Zhou Jie, Li Song, Zhu Yitong, Sun Kai, Liu Zhen, Zhu Zezhang, Qiu Yong, Mao Saihu
Division of Spine Surgery, Department of Orthopedic Surgery, Nanjing Drum Tower Hospital Clinical College of Nanjing Medical University, Zhongshan Road 321, Nanjing, 210008, China.
Division of Spine Surgery, Department of Orthopedic Surgery, Nanjing Drum Tower Hospital, Affiliated Hospital of Medical School, Nanjing University, Zhongshan Road 321, Nanjing, 210008, China.
Spine Deform. 2025 May;13(3):821-833. doi: 10.1007/s43390-024-01026-3. Epub 2025 Jan 2.

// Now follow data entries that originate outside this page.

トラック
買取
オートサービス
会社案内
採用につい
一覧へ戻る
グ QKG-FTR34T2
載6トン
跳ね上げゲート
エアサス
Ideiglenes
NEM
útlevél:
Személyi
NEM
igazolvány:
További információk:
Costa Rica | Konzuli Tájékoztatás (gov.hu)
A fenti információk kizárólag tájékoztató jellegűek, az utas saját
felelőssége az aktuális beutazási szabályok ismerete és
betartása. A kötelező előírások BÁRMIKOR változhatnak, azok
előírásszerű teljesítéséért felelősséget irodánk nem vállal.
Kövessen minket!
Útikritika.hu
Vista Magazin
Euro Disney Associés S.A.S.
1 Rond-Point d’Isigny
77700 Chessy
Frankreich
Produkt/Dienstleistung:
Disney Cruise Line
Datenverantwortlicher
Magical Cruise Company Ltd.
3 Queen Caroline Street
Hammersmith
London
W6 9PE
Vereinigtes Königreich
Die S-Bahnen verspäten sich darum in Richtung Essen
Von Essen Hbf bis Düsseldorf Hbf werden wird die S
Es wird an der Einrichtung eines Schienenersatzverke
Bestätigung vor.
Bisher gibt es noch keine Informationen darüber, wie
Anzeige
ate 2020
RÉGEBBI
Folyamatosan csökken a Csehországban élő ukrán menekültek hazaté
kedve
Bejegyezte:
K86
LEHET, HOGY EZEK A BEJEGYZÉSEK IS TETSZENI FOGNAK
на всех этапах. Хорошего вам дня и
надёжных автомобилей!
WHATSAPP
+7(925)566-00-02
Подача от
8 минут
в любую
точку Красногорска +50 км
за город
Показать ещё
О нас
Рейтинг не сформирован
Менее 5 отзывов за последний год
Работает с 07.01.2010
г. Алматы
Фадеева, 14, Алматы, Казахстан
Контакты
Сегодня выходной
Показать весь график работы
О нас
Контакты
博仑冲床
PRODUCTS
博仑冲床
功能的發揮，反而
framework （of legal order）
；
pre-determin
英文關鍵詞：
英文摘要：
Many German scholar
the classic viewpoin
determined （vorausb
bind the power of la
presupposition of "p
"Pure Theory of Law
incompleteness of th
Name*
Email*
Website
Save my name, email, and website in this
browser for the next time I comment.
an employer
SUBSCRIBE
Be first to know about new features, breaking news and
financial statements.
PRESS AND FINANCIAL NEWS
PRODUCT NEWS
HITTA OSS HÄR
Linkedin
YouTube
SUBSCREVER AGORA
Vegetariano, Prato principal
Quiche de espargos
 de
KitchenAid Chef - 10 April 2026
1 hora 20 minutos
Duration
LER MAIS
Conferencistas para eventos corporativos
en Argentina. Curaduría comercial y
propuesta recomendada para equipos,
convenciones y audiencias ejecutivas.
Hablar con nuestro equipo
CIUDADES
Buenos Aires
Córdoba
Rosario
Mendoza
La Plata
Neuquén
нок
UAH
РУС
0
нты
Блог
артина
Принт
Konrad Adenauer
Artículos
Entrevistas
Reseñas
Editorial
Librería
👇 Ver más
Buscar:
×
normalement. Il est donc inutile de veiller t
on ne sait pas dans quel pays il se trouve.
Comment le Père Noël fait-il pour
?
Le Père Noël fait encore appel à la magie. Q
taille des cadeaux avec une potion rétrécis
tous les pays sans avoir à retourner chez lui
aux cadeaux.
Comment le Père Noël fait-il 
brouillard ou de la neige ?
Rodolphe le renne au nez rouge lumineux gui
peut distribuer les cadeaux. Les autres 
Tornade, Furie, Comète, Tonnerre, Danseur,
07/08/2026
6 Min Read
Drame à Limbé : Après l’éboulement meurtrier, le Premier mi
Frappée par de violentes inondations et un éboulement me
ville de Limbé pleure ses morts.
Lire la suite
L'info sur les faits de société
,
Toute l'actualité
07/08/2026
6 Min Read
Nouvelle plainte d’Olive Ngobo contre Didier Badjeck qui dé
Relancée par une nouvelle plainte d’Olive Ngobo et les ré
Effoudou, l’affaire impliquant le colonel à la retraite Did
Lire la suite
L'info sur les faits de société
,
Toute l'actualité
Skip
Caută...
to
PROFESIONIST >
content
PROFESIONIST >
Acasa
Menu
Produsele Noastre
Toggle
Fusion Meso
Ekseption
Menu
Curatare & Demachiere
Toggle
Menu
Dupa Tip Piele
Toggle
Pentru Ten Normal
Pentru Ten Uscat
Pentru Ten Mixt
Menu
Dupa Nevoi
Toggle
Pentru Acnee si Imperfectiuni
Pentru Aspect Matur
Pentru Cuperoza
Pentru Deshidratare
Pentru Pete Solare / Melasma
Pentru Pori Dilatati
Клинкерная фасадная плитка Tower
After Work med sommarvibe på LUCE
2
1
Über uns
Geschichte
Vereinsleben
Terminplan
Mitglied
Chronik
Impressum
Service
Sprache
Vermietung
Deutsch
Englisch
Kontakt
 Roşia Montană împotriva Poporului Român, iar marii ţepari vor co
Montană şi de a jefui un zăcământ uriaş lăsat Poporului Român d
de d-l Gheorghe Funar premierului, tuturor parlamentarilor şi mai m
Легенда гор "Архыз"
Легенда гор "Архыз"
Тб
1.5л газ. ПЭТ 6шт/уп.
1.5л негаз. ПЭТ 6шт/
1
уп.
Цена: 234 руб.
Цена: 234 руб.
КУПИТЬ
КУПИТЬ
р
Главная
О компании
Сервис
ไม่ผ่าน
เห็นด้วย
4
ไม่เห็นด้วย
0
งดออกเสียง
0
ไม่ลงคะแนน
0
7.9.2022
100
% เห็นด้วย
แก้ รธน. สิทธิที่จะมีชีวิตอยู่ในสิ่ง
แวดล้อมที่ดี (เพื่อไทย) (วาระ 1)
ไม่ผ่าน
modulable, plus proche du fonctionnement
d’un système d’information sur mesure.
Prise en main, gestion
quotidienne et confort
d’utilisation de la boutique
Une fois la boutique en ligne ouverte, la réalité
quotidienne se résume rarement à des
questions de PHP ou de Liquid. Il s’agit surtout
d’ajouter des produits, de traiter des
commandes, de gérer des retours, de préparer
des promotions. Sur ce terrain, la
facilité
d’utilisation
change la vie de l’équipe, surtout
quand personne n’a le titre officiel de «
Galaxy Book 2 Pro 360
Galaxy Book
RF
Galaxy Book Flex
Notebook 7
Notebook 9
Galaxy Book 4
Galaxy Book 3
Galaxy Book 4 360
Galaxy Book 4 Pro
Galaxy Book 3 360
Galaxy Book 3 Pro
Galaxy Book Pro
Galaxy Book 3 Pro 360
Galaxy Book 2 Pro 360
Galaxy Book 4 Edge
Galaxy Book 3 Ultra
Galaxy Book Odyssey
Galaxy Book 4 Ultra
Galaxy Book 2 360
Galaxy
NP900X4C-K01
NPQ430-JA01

This study is to conduct a retrospective review of the selective resection strategies, their immediate efficacy and prognosis, using double hemivertebrae (DHV) as illustrative cases.
A total of 59 adolescent and young adult patients with DHV were enrolled from 2009 to 2021. They were categorized into sagittal kyphosis group (SKG), coronal takeoff group (CTG) and balanced group (BG). The selective resection strategies for each group were reviewed.
Nineteen patients presented ipsilateral DHV, including 15 cases of continuous type (interval ≤ 3 vertebrae) and 4 cases of skipping type (interval ≥ 4 vertebrae), while 40 patients presented bilateral DHV, including 25 cases of continuous type and 15 cases of skipping type. The proportions of patients with 0, 1 and 2 HV resections were 26%, 58% and 16% in the ipsilateral group, and 45%, 48% and 7% in the bilateral group, respectively. The rate of HV resection in the SKG, CTG and BG was 77%, 61%, 33%, respectively. Kyphosis was the primary indicator for HV resection (60%), followed by coronal takeoff effect (21%) and coronal segmental scoliosis (19%). Significant curve progression due to misresection or mis-preservation of HV was recorded as 1.7% and 3.4%, respectively.
Kyphosis, coronal cervicothoracic or lumbosacral takeoff caused by hemivertebrae are primary indicators for selective hemivertebrectomy. For balanced DHV, the necessity of hemivertebrectomy is relatively low. Misresection or mis-preservation of HV may cause iatrogenic coronal imbalance and secondary severe curve progression.
本研究旨在以双侧半椎体(DHV)为例,对选择性切除策略、其即刻疗效和预后进行回顾性分析。
2009年至2021年共纳入59例患有DHV的青少年和青年患者。他们被分为矢状位后凸组(SKG)、冠状位起始组(CTG)和平衡组(BG)。回顾了每组的选择性切除策略。
19例患者为同侧DHV,其中连续型(间隔≤3个椎体)15例,跳跃型(间隔≥4个椎体)4例;40例患者为双侧DHV,其中连续型25例,跳跃型15例。同侧组中进行0、1和2个半椎体切除的患者比例分别为26%、58%和16%,双侧组分别为45%、48%和7%。SKG、CTG和BG组的半椎体切除率分别为77%、61%、33%。后凸是半椎体切除的主要指标(60%),其次是冠状位起始效应(21%)和冠状节段性脊柱侧凸(19%)。因半椎体误切除或误保留导致的明显曲线进展分别记录为1.7%和3.4%。
半椎体引起的后凸、冠状位颈胸段或腰骶段起始是选择性半椎体切除术的主要指标。对于平衡的DHV,半椎体切除术的必要性相对较低。半椎体的误切除或误保留可能导致医源性冠状位失衡和继发性严重曲线进展。